Duran bey bir kamu kuruluşu üst yönetiminden emekli olalı 5 yıl olmuştu.
Emeklilik sonrası özlediği bir sahil kentine yerleşmişti. Zaman zaman eşi Tülay hanımla tartışmalarını rasyonel bir şekilde yönetmekte zorlanıyordu.
Çocuklar dağılmış, Köroğlu ile Ayvaz başbaşa kalmışlardı.
Tülay hanım da aynı kurumdan emekliydi. Deniz, doğa, balıkçı tekneleri, temiz hava bol miktarda vardı. Ama İstanbul'un cafcaflı dünyası Dikili'de yoktu.
O sabah birlikte kahvaltı hazırlıyorlardı. Duran bey, Tv deki son dakika haberini kaçırmamak için kısa süreliğine doğradıkları salatalık - domatesleri bırakarak elindeki bıçağı dahi unutarak salona geçiverdi.
Tülay hanımın sırtı dönük olduğu için, kocasının kaybolduğunu fark etmemişti. Patates ve sosisleri kızartıyordu. Eşinin kaybolduğunu görünce kan beynine hücum etti.
Öfkeyle avazı çıktığı kadar bağırdı.
"İnşallah birgün o televizyona bakarken, belanı bulursun".
Duran bey çok üzgün ve de öfkeliydi. Çünkü, beddua çok ağırdı. Kavgayı büyütmek istemedi. Böyle durumlarda ceketini alır, hemen evi terk ederek, sahilde her zaman oturduğu banka otururdu. Yine öyle yaptı. Hırçın eşini oturduğu banka, denize, martılara, temizlik görevlisine şikayet etti.
Bir taraftan da evdeki durumu merak etmiyor değildi. Aradan epey zaman geçti.

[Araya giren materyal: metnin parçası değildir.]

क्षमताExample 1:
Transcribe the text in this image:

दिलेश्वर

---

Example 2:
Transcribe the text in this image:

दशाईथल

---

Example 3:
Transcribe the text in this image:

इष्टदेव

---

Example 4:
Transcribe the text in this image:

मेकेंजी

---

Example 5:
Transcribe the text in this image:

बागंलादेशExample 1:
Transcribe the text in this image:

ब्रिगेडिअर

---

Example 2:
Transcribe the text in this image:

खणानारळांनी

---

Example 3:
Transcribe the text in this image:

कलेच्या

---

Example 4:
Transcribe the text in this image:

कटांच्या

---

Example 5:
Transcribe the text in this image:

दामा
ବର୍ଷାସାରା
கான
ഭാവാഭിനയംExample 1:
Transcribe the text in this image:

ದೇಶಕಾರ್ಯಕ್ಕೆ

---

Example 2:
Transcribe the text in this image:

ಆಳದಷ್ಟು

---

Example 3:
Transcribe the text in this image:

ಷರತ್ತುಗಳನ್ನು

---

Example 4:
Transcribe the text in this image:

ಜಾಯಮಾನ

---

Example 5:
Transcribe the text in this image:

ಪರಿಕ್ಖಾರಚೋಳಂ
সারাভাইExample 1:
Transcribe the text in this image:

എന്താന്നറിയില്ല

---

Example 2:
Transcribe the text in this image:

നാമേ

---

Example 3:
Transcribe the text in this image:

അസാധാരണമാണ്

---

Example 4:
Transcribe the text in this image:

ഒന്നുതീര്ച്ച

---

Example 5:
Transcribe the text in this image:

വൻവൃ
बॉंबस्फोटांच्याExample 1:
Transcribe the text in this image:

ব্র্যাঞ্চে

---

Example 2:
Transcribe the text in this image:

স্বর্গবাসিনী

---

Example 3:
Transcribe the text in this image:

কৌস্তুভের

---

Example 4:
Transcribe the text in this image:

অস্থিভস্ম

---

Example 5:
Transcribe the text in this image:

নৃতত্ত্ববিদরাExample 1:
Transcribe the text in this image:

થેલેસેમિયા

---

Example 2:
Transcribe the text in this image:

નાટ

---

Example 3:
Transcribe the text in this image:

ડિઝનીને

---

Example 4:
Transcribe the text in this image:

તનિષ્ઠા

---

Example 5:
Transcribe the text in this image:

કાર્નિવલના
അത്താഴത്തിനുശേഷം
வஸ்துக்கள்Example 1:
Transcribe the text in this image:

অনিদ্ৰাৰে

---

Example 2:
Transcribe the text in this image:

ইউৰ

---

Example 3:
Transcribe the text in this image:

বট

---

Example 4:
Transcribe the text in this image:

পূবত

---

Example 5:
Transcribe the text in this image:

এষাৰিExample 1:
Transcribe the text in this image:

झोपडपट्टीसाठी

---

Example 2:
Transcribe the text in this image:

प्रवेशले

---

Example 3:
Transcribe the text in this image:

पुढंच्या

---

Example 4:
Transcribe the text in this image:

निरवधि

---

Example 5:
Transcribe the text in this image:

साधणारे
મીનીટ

Duran bey açlığını bile unutmuş dalıp gitmişti ki, ense köküne şiddetli bir kürek darbesiyle kendini yerde buldu. Kulak arkasından oluk gibi kan akıyordu. Zaten öfkeliydi. Öfke kazanı bu defa patlamıştı. Son bir hamleyle ve hışımla küreği vurana, burnu ile alnının ortasına Allah ne kadar güç verdiyse hepsini kullanarak, bir yumruk aşk etti.
Duran bey askerliğini komando olarak yaptığı için, kendine göre meşr-u müdafaa savunmasını çok iyi yapmıştı. Bir de ne görsün, rakibi koca bir çınarın devrilmesi gibi, yere devrilmiş ve acayip bir şekilde titriyordu.

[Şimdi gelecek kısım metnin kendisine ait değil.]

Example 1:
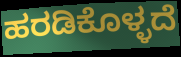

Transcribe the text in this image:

ಹರಡಿಕೊಳ್ಳದೆ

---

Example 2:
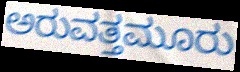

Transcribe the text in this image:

ಅರುವತ್ತಮೂರು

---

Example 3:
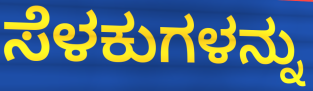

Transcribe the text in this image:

ಸೆಳಕುಗಳನ್ನು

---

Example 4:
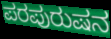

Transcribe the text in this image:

ಪರಪುರುಷನ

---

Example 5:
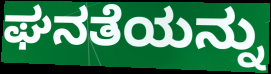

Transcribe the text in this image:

ಘನತೆಯನ್ನುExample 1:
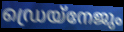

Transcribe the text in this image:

ഡ്രെയ്നേജും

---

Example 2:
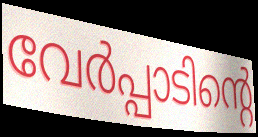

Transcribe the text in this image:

വേർപ്പാടിന്റെ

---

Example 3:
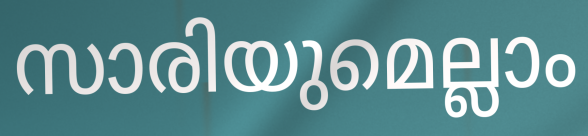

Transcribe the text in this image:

സാരിയുമെല്ലാം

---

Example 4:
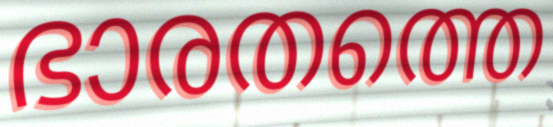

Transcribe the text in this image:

ഭാരതത്തെ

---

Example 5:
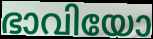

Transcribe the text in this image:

ഭാവിയോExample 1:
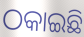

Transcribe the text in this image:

ଠକାଇଛି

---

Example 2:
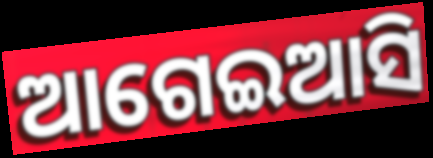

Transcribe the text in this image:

ଆଗେଇଆସି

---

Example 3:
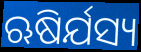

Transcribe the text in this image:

ଋଷିର୍ଯସ୍ୟ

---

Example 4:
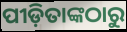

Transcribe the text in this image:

ପୀଡ଼ିତାଙ୍କଠାରୁ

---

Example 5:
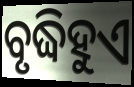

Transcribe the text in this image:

ବୃଦ୍ଧିହୁଏ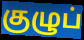
குழுப்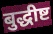
बुद्धीष्ट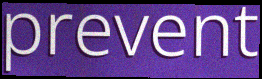
prevent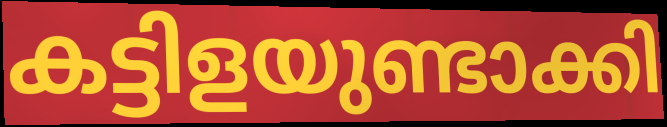
കട്ടിളയുണ്ടാക്കിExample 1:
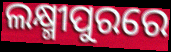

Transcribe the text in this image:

ଲକ୍ଷ୍ମୀପୁରରେ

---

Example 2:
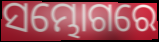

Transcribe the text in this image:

ସମ୍ଭୋଗରେ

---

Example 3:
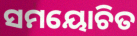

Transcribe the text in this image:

ସମୟୋଚିତ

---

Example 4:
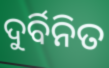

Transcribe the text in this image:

ଦୁର୍ବିନିତ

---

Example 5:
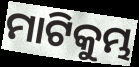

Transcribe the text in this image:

ମାଟିକୁମ୍ଭ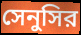
সেনুসিরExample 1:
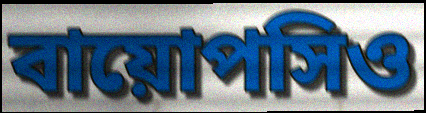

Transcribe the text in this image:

বায়োপসিও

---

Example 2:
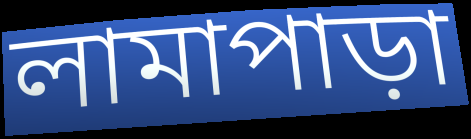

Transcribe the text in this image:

লামাপাড়া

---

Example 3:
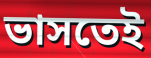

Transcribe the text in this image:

ভাসতেই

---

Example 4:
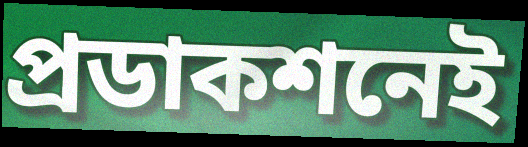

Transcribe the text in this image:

প্রডাকশনেই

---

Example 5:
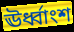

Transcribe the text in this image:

ঊর্ধ্বাংশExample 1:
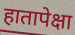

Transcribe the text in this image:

हातापेक्षा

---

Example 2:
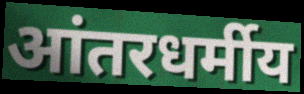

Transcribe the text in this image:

आंतरधर्मीय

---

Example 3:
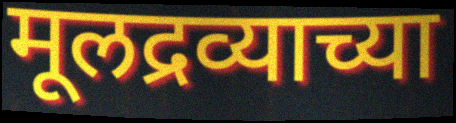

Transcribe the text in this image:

मूलद्रव्याच्या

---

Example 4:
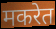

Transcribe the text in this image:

मकरेत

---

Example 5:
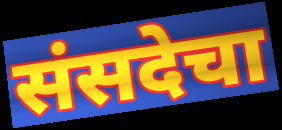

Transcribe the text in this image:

संसदेचाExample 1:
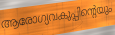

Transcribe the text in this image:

ആരോഗ്യവകുപ്പിന്റെയും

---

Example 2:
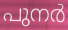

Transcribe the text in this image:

പുനർ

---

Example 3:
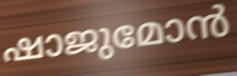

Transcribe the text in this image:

ഷാജുമോൻ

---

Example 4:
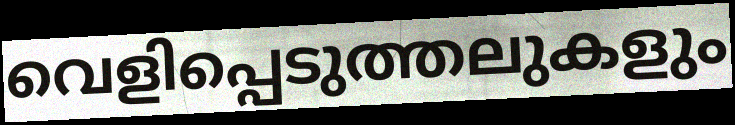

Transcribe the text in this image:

വെളിപ്പെടുത്തലുകളും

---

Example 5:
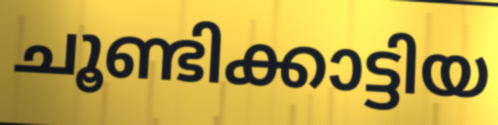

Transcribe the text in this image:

ചൂണ്ടിക്കാട്ടിയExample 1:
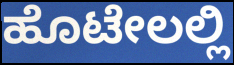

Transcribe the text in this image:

ಹೊಟೇಲಲ್ಲಿ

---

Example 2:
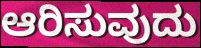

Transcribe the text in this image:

Olayı gören uzaktaki birkaç kişi onlara doğru geldiler. Polis ve ambulans çağrıldı. İkisi birden hastaneye götürüldü.
Duran beyin yarasına Acil'de müdahale edildi ve karakola götürüldü. Diğer suçlu da direk ameliyata alındı. Hayati tehlikesi sürdüğü için Duran bey tutuklandı.
Duruşma günü gelmeden yaralının ölüm haberi geldi. Duran beyin yumruğu, tek vuruşta öldürücü noktalardan biri olan, burun kemiğine gelmişti. İçeri çöken burun kemiği beyine batarak ölüme sebep olmuştu.
15 gün sonra, Duran beye bir evrak getirdi görevliler. Evrakta hayatını kaybeden isimsizin, "akli dengesinin yerinde olmadığı" yazıyordu.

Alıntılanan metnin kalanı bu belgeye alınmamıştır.